*** DATASET ***
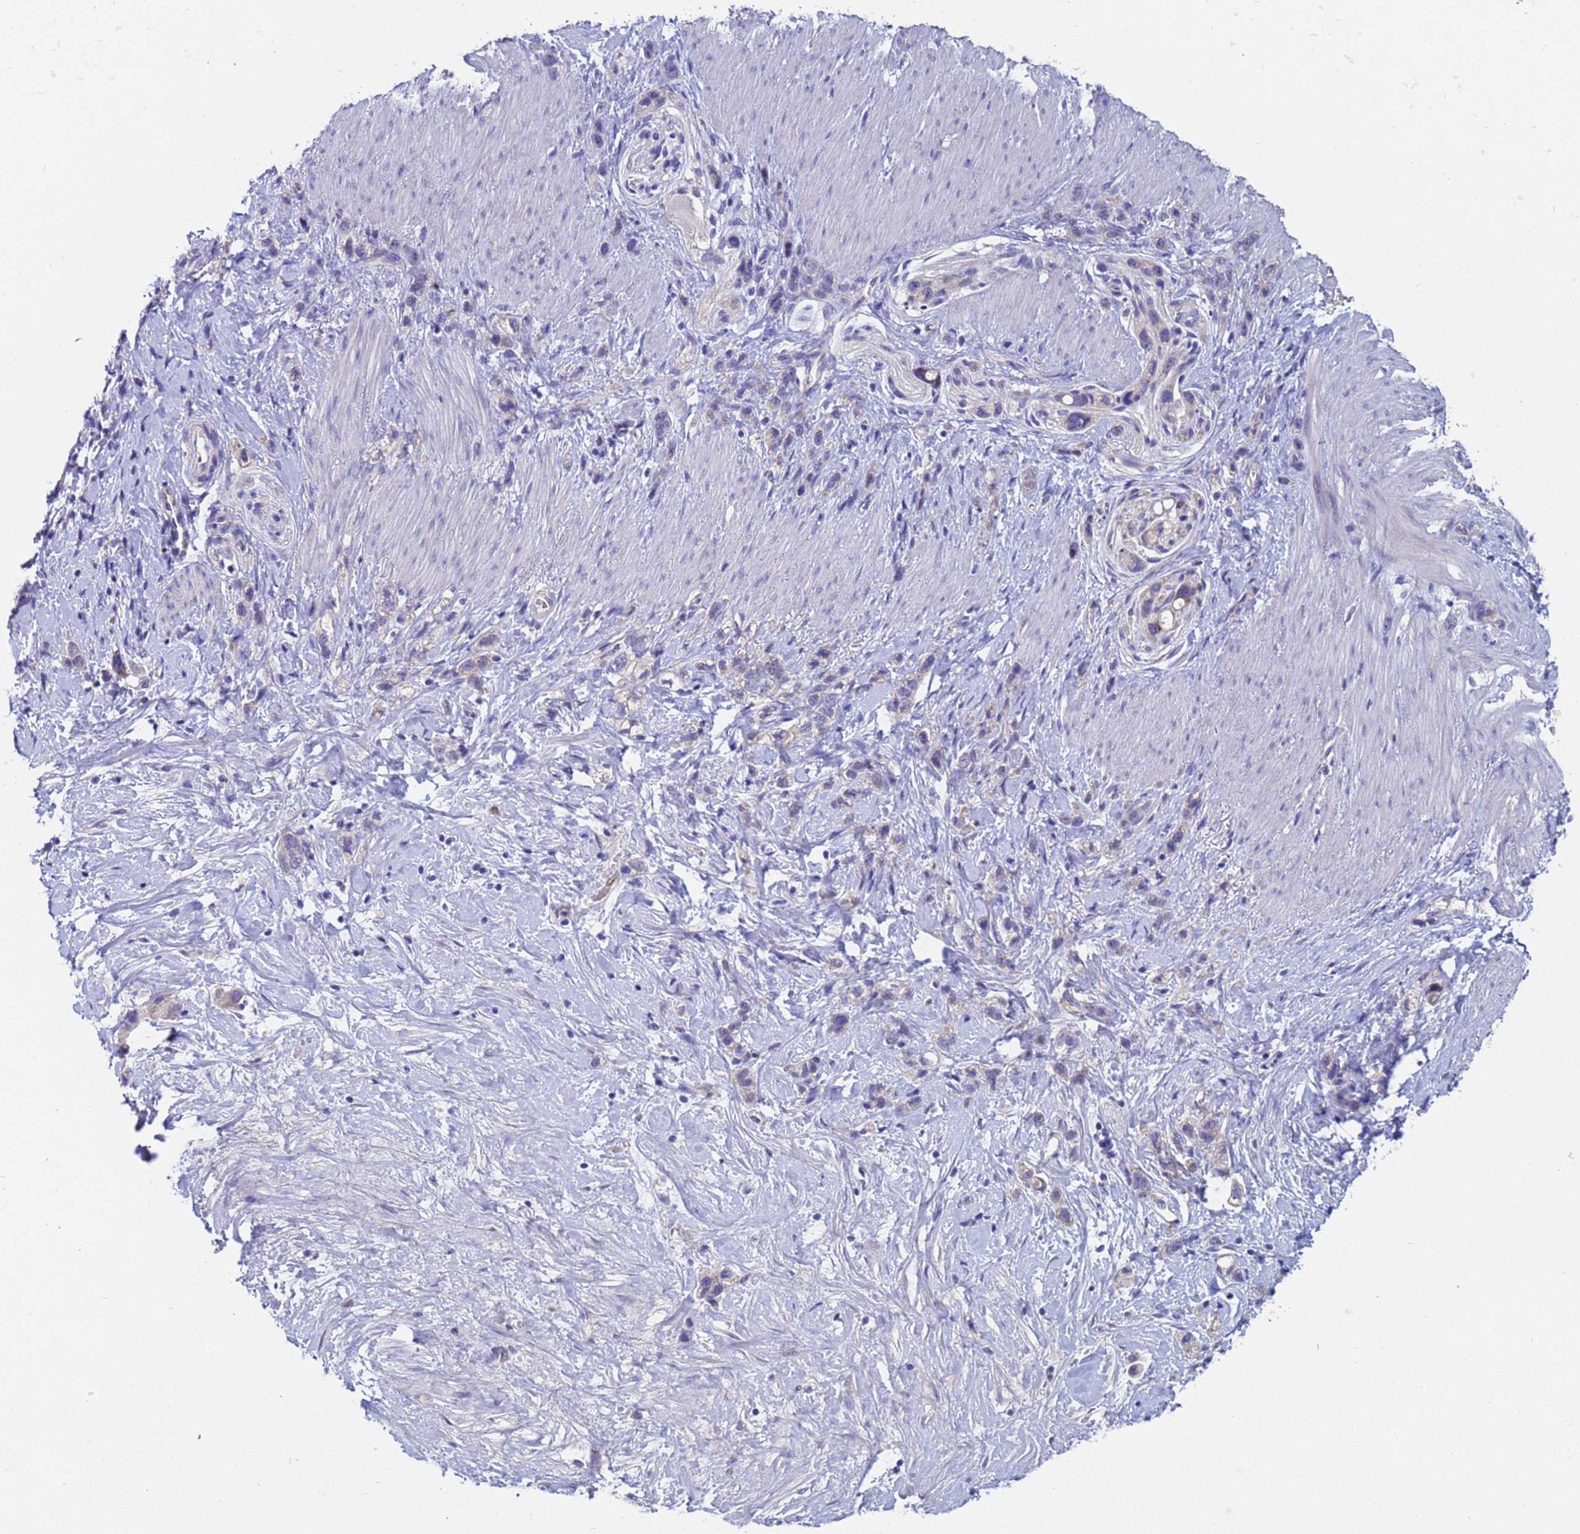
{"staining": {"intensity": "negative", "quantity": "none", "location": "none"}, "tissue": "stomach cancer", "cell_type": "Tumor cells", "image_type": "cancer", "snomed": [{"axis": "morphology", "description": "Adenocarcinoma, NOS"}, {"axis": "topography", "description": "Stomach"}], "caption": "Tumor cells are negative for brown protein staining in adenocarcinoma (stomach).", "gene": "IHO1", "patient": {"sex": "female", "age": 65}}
*** End of DATASET ***
*** DATASET ***
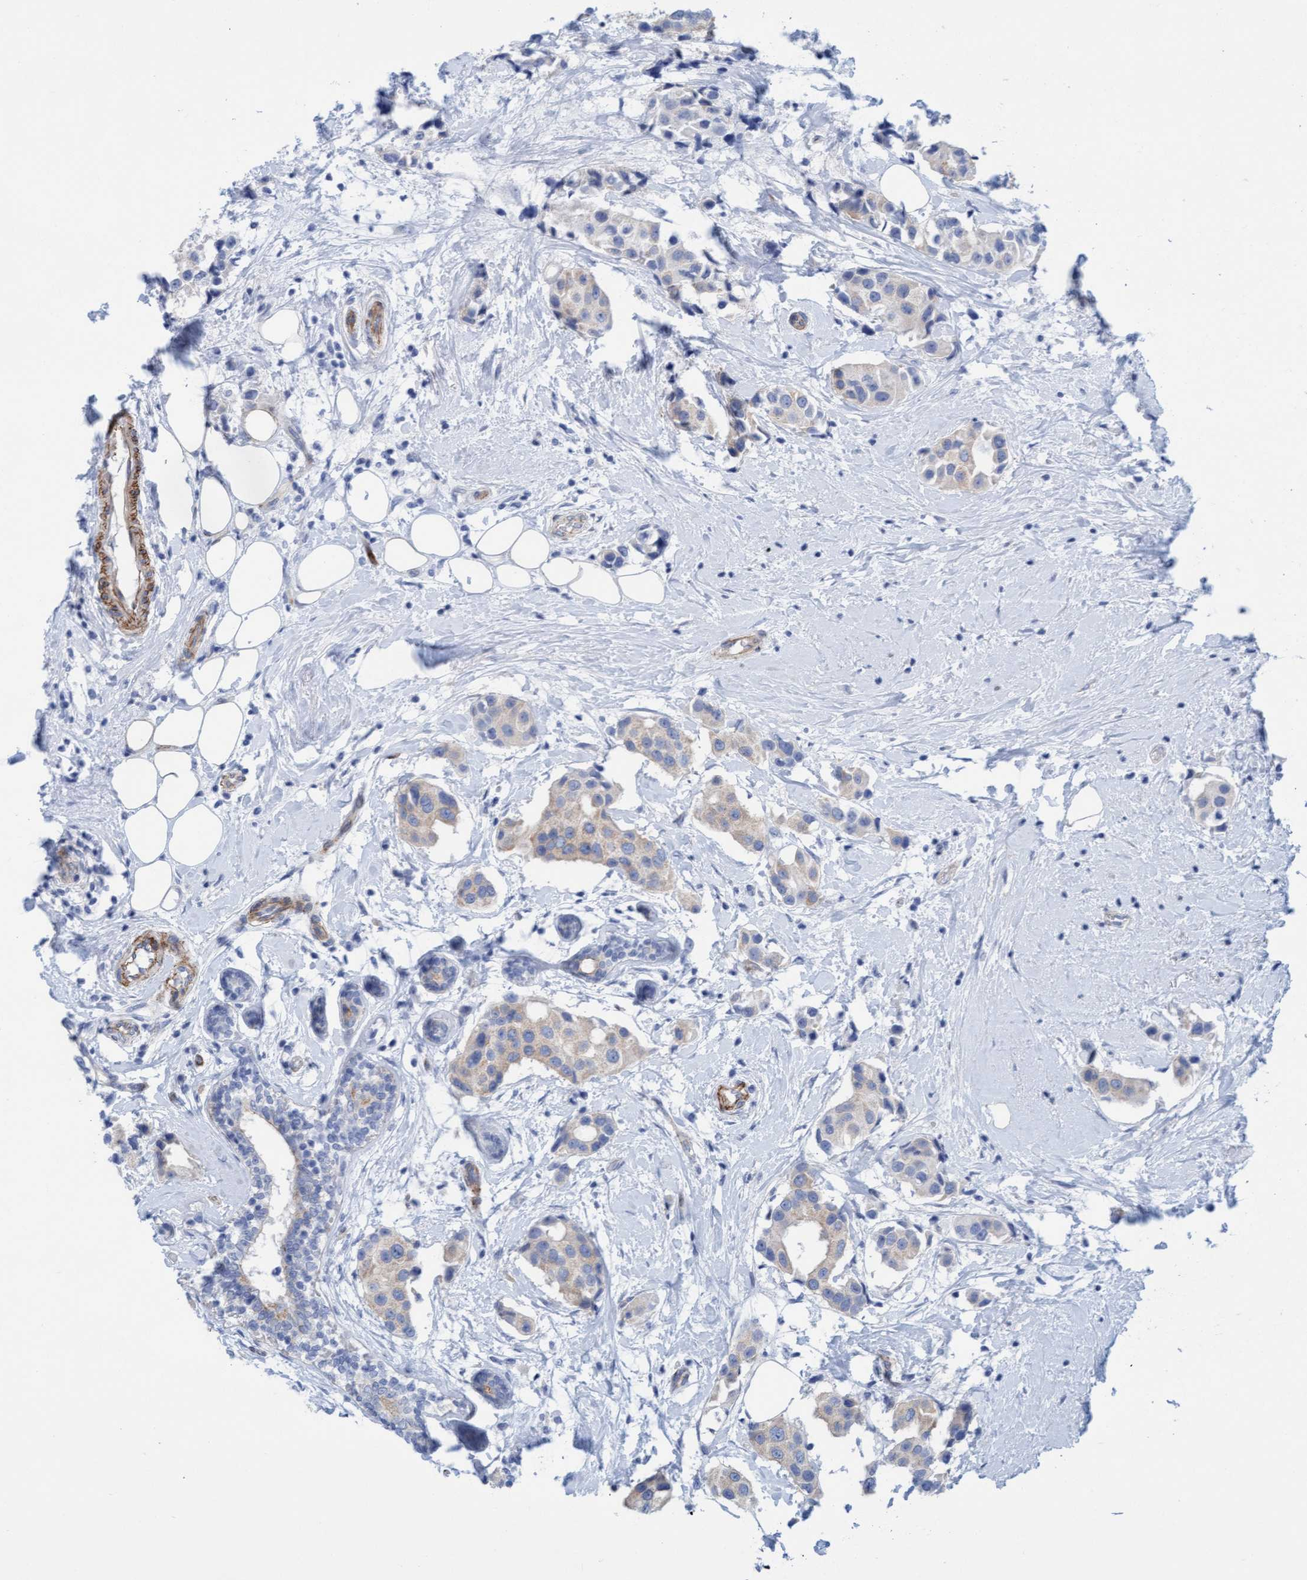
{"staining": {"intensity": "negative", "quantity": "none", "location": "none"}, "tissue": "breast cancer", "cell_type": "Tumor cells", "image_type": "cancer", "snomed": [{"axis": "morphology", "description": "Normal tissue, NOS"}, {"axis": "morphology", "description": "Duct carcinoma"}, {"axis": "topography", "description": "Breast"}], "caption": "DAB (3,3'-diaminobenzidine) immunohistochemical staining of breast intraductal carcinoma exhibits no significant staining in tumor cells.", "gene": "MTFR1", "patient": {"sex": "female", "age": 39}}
*** End of DATASET ***
*** DATASET ***
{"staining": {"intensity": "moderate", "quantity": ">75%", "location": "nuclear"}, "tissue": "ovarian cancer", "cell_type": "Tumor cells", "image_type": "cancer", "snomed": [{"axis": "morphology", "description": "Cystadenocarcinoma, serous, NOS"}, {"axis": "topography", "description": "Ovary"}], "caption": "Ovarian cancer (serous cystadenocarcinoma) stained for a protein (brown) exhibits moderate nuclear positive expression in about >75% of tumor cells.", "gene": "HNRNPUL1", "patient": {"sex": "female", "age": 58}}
*** End of DATASET ***
• **EXERCISE AIM**: From the listing, reproduce every line where the word "negative" is present.

• **FINISHED EXERCISE**:
{"staining": {"intensity": "negative", "quantity": "none", "location": "none"}, "tissue": "stomach cancer", "cell_type": "Tumor cells", "image_type": "cancer", "snomed": [{"axis": "morphology", "description": "Adenocarcinoma, NOS"}, {"axis": "topography", "description": "Stomach"}], "caption": "Tumor cells are negative for brown protein staining in adenocarcinoma (stomach).", "gene": "IHO1", "patient": {"sex": "female", "age": 65}}
{"staining": {"intensity": "negative", "quantity": "none", "location": "none"}, "tissue": "breast cancer", "cell_type": "Tumor cells", "image_type": "cancer", "snomed": [{"axis": "morphology", "description": "Normal tissue, NOS"}, {"axis": "morphology", "description": "Duct carcinoma"}, {"axis": "topography", "description": "Breast"}], "caption": "DAB (3,3'-diaminobenzidine) immunohistochemical staining of breast intraductal carcinoma exhibits no significant staining in tumor cells.", "gene": "MTFR1", "patient": {"sex": "female", "age": 39}}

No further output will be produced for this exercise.